Again, a strawman. No responsible implicit bias scholar contends that implicit bias measures are somehow the only real, true attitudes and beliefs. (This interest in “true” or “authentic” also sounds a bit dispositionist, which is another issue.) For example, predictive validity studies suggest that explicit self-reports better predict behavior generally, but in domains influenced by negative attitudes and beliefs, implicit bias measures outperform as predictors.

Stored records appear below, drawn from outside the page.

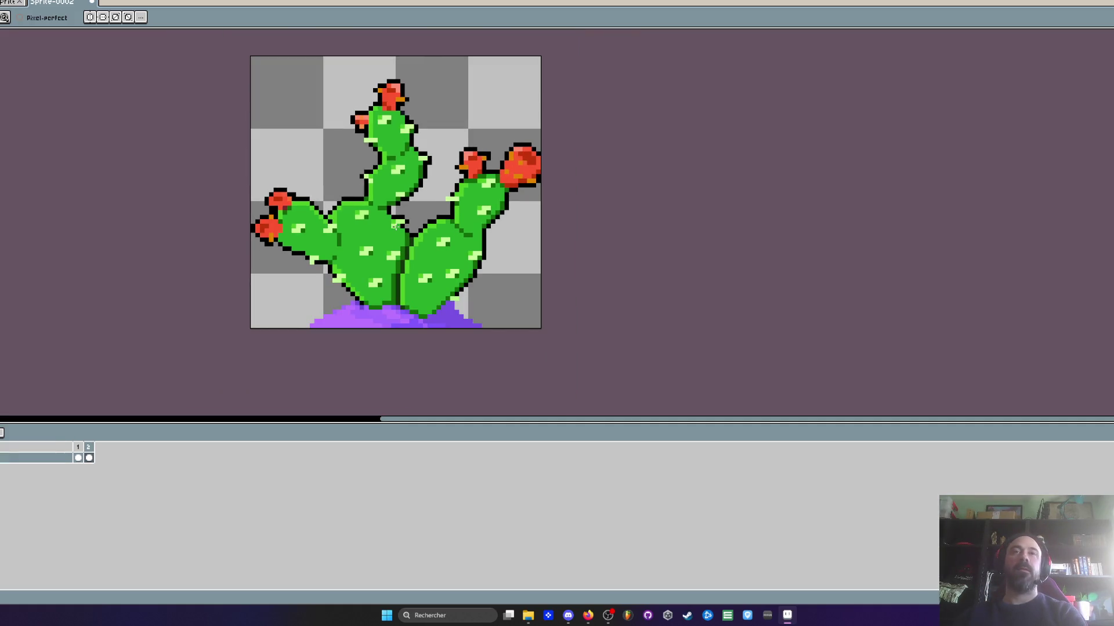
scroll(370, 217, up, 1)
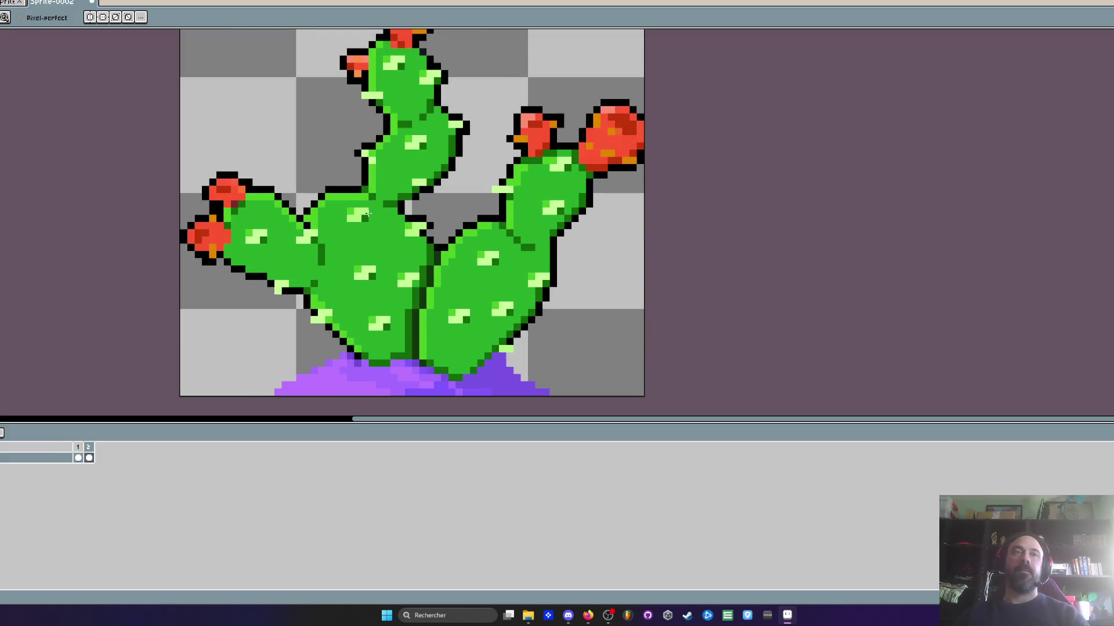
scroll(369, 214, up, 1)
mouse_move(370, 189)
mouse_down()
mouse_move(371, 210)
mouse_move(414, 232)
mouse_move(551, 152)
mouse_move(571, 41)
mouse_move(284, 232)
mouse_move(368, 348)
mouse_up()
scroll(413, 232, down, 1)
scroll(406, 278, up, 1)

At bottom, this strawman may be an odd sort of projection. This criticism might come from those who believe that explicit self-reports alone measure “true” attitudes and beliefs, that these reports are the only “true” predictors of behavior, and that these reports are the only “true” bases for moral, social, and legal evaluation. I doubt any serious psychologist or legal scholar thinks this, and the best science suggests that our lives, minds, and behaviors are much too complicated for such a simple diagnosis. Privileging explicit self-reports–even if entirely sincere–as the only thing that matters is not warranted by the best evidence we have. We need to be more behaviorally realistic (I hope to post soon about “behavioral realism”).
A Call for Care and Self-Critical Engagement
Talking about race and justice are difficult enough without strawmen being built, then torn down. I have always been leery of blogs because they can encourage soundbites and oversimplifications. I’m trying to do just the opposite here. On matters of implicit bias, there’s lots to learn and think through on both empirical and normative fronts. Further, most of the interesting questions are genuinely difficult, without the strawmen. My request among all scientists, legal academics, lawyers, and policy makers working in this domain is to earnestly avoid strawmen.
And if I’ve been guilty of the same in my work (see, e.g., Trojan Horses of Race, Harvard 2005; Fair Measures, California 2006 (with M. Banaji))—and given what Yale psychologist David Armor has shown us about the illusion of objectivity, I’m sure I have—point it out, and I’ll own up to it, as well as commit to avoiding it in the future.